Milosz recorría las calles de París dándoles de comer a los gatos. No sólo por su amor hacia ellos, sino porque también amaba a los pájaros. Le decía a un amigo: “Los parisinos no se imaginan al grave peligro a que los exponen. Yo te digo que si no fuera por mí, estas pequeñas bestias que desfallecen literalmente de hambre se los comerían a todos, hasta el último”. Consideraba que su misión en la vida era salvar a los pájaros, pero sin descuidar a los gatos.
Otro gran proveedor de estas criaturas semi domésticas, semi salvajes, era el visionario Charles Fourier (1772-1837), quien repartía sus simpatías entre las flores y los gatos. Cuenta su abogado y biógrafo Ducoin, que “Fourier se llenaba los bolsillos con las sobras de sobremesa e iba al patio de la casa vecina donde todos los gatos del barrio respondían con diligencia a la llegada de esta nueva providencia, subían del fondo de los sótanos y se precipitaban desde lo alto de los techos a la voz del ingenioso inventor de la atracción pasional. Fourier sentía horror por las orugas y las arañas y una verdadera adoración por los gatos y las flores. Se decía que habitualmente no tenía en su habitación más que un sendero libre para ir de la puerta a la ventana; por allí corrían los gatos; el resto estaba ocupado por sus macetas y flores”.
Dicho lo cual, y sin jamás olvidarnos, se da también el caso de los gatos baudelerianos (afición por los gatos y los perfumes orientales). Haciendo camino, Théophile Gautier nos los presenta de esta manera:
“Puesto que me siento en vena de contar los gustos personales y menudas rarezas del poeta, quiero recordar aquí que Baudelaire era un enamorado de los gatos, tan amigos como él de los perfumes, y en quienes el olor de valeriana provoca una especie de éxtasis epiléptico”. (Théophile Gautier, febr. 1868).

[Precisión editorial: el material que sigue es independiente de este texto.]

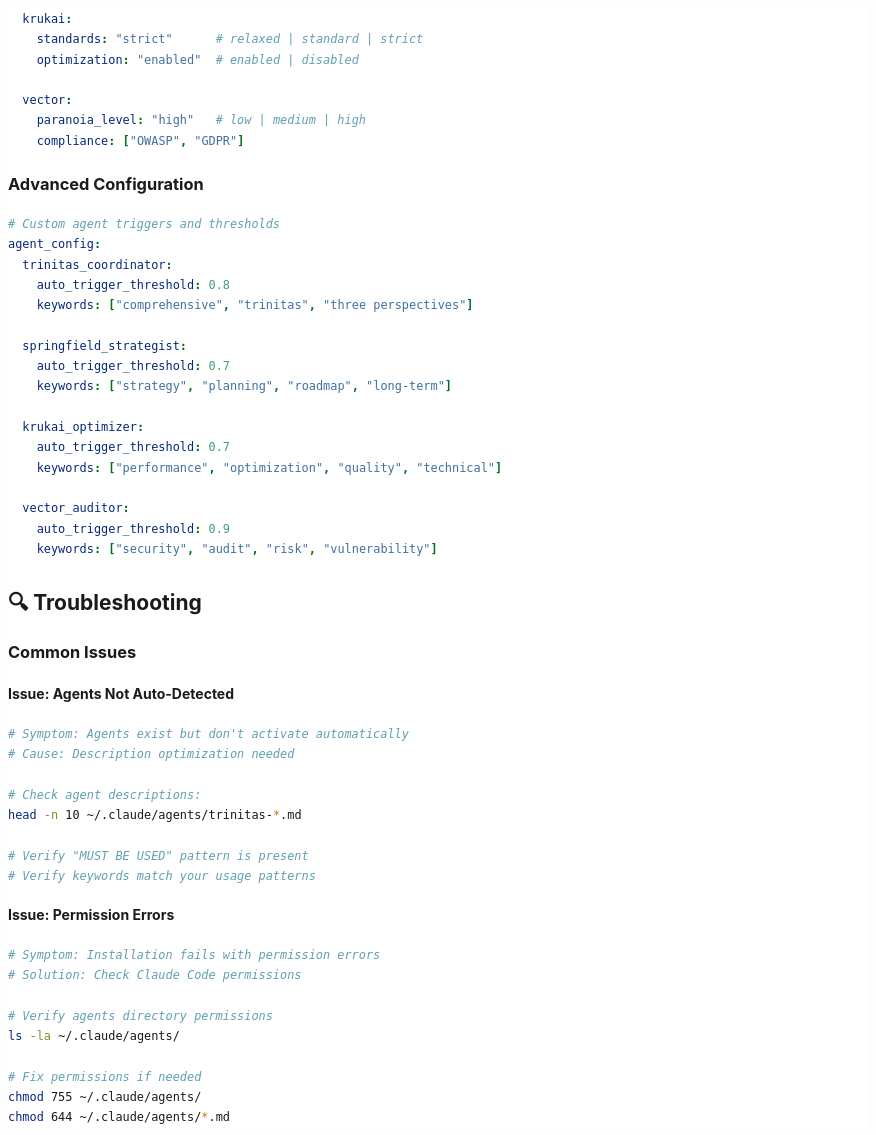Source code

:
 ```yaml
  krukai:
    standards: "strict"      # relaxed | standard | strict
    optimization: "enabled"  # enabled | disabled
    
  vector:
    paranoia_level: "high"   # low | medium | high
    compliance: ["OWASP", "GDPR"]
```

### Advanced Configuration
```yaml
# Custom agent triggers and thresholds
agent_config:
  trinitas_coordinator:
    auto_trigger_threshold: 0.8
    keywords: ["comprehensive", "trinitas", "three perspectives"]
    
  springfield_strategist:
    auto_trigger_threshold: 0.7
    keywords: ["strategy", "planning", "roadmap", "long-term"]
    
  krukai_optimizer:
    auto_trigger_threshold: 0.7
    keywords: ["performance", "optimization", "quality", "technical"]
    
  vector_auditor:
    auto_trigger_threshold: 0.9
    keywords: ["security", "audit", "risk", "vulnerability"]
```

## 🔍 Troubleshooting

### Common Issues

#### Issue: Agents Not Auto-Detected
```bash
# Symptom: Agents exist but don't activate automatically
# Cause: Description optimization needed

# Check agent descriptions:
head -n 10 ~/.claude/agents/trinitas-*.md

# Verify "MUST BE USED" pattern is present
# Verify keywords match your usage patterns
```

#### Issue: Permission Errors
```bash
# Symptom: Installation fails with permission errors
# Solution: Check Claude Code permissions

# Verify agents directory permissions
ls -la ~/.claude/agents/

# Fix permissions if needed
chmod 755 ~/.claude/agents/
chmod 644 ~/.claude/agents/*.md
```
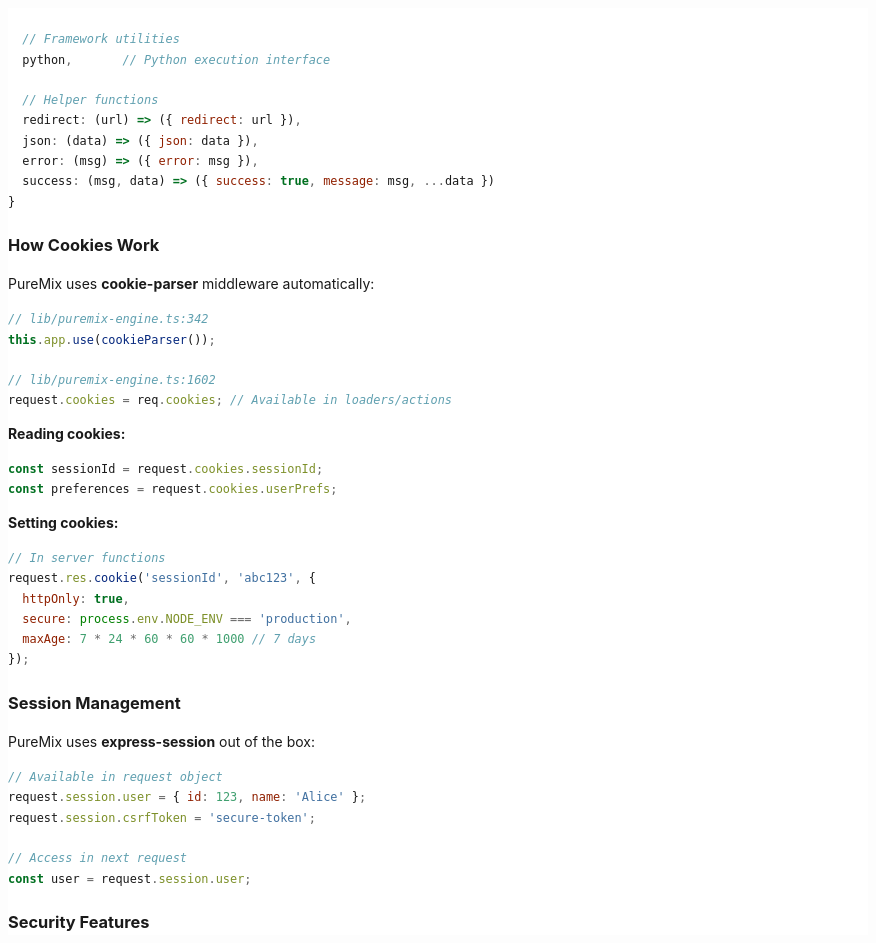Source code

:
 ```javascript

  // Framework utilities
  python,       // Python execution interface

  // Helper functions
  redirect: (url) => ({ redirect: url }),
  json: (data) => ({ json: data }),
  error: (msg) => ({ error: msg }),
  success: (msg, data) => ({ success: true, message: msg, ...data })
}
```

### How Cookies Work

PureMix uses **cookie-parser** middleware automatically:

```javascript
// lib/puremix-engine.ts:342
this.app.use(cookieParser());

// lib/puremix-engine.ts:1602
request.cookies = req.cookies; // Available in loaders/actions
```

**Reading cookies:**

```javascript
const sessionId = request.cookies.sessionId;
const preferences = request.cookies.userPrefs;
```

**Setting cookies:**

```javascript
// In server functions
request.res.cookie('sessionId', 'abc123', {
  httpOnly: true,
  secure: process.env.NODE_ENV === 'production',
  maxAge: 7 * 24 * 60 * 60 * 1000 // 7 days
});
```

### Session Management

PureMix uses **express-session** out of the box:

```javascript
// Available in request object
request.session.user = { id: 123, name: 'Alice' };
request.session.csrfToken = 'secure-token';

// Access in next request
const user = request.session.user;
```

### Security Features
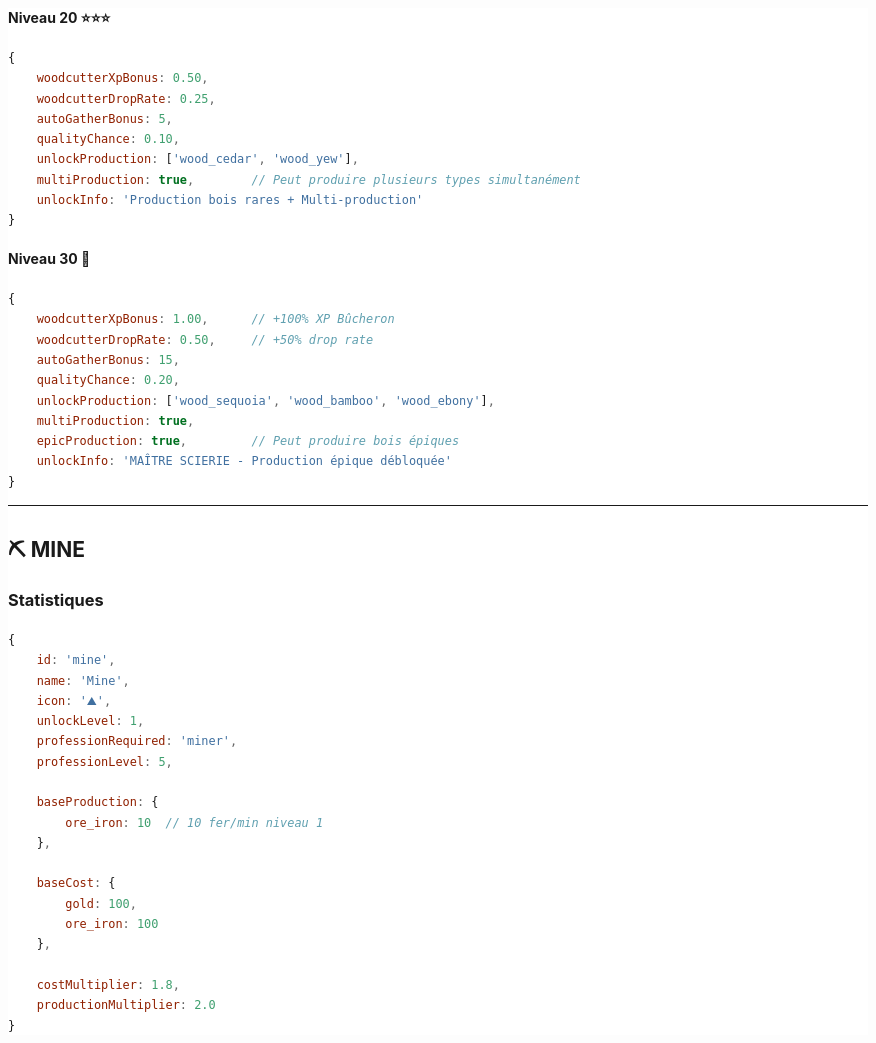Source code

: #### **Niveau 20** ⭐⭐⭐

```javascript
{
    woodcutterXpBonus: 0.50,
    woodcutterDropRate: 0.25,
    autoGatherBonus: 5,
    qualityChance: 0.10,
    unlockProduction: ['wood_cedar', 'wood_yew'],
    multiProduction: true,        // Peut produire plusieurs types simultanément
    unlockInfo: 'Production bois rares + Multi-production'
}
```

#### **Niveau 30** 👑

```javascript
{
    woodcutterXpBonus: 1.00,      // +100% XP Bûcheron
    woodcutterDropRate: 0.50,     // +50% drop rate
    autoGatherBonus: 15,
    qualityChance: 0.20,
    unlockProduction: ['wood_sequoia', 'wood_bamboo', 'wood_ebony'],
    multiProduction: true,
    epicProduction: true,         // Peut produire bois épiques
    unlockInfo: 'MAÎTRE SCIERIE - Production épique débloquée'
}
```

---

## ⛏️ MINE

### **Statistiques**

```javascript
{
    id: 'mine',
    name: 'Mine',
    icon: '⛰️',
    unlockLevel: 1,
    professionRequired: 'miner',
    professionLevel: 5,

    baseProduction: {
        ore_iron: 10  // 10 fer/min niveau 1
    },

    baseCost: {
        gold: 100,
        ore_iron: 100
    },

    costMultiplier: 1.8,
    productionMultiplier: 2.0
}
```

Nombres de gatos de escritores.
Jorge Luis Borges: Odin; Beppo.
Charlotte y Emily Brontë: Tiger.
Lord Byron: Beppo.
Albert Camus: Étranger.
Carel Capek: Pudlenca I, II, II.
Thomas Carlyle: Columbine.
Colette: Franchette; Kapok; Kiki-la-Doucette; La Chatte; La Chatte Dernière; Le Touteu; Muscat; Petiteu; Pinchette; Toune; Zwerg.
Julio Cortázar: Flanelle; Theodor Adorno.
François-René de Chateaubriand: Micetto.
Philip Dick: Willis.
Charles Dickens: Bob; Master`s Kat; Williams; Williamina.
Alexandre Dumas: Le Docteur; Mysouff.
Anna Frank: Boche; Tommy.
Théophile Gautier: Childebrand; Don Pierrot de Navarre; Eponine; Gavroche; Madame Théophile; Séraphita; Zizi.
Thomas Hardy: Cobby.
Ernest Hemingway: Alley Cat; Boise; Crazy Christian; Dillinger; Ecstasy; F. Puss; Fats; Friendless Brother; Fur House; Mr. Feather Puss; Pilar; Skunk; Thruster; White-Head; Willy.
Hermann Hesse: Lowe.
Victor Hugo: Chanoine; Gavroche.
Samuel Johnson: Hodge; Lilly.
John Lennon: Elvis.
H.P. Lovecraft: Nigger Man.
Michel de Montaigne: Madame Vanité.
Olga Orozco: Berenice.
Edgar Allan Poe: Catarina; Pluto.
Gabriel Rossetti: Zoë.
Walter Scott: Hinse.
Luis Alberto Spinetta: Casio.
Robert Suthey: Hurlyburlybuss; Lord Nelson; Madame Bianchi; Madame Catalini; Othello; Ovid; Pulcheria; Rumpel; Rumpelstilzchen; Sir Thomas Dido; Vigil; The Zombie.
William Thackeray: Louisa.
Mark Twain: Apollinaris; Beelzebub; Blatherskite; Satan; Sour Masha; Tammany; Zoroaster.
Horace Walpole: Fatima; Harold; Patapan; Selima; Zara.
H.G. Wells: Mr. Peter Wells.
(*) Robert Benayoun, Les dingues du nonsense, París, 1986.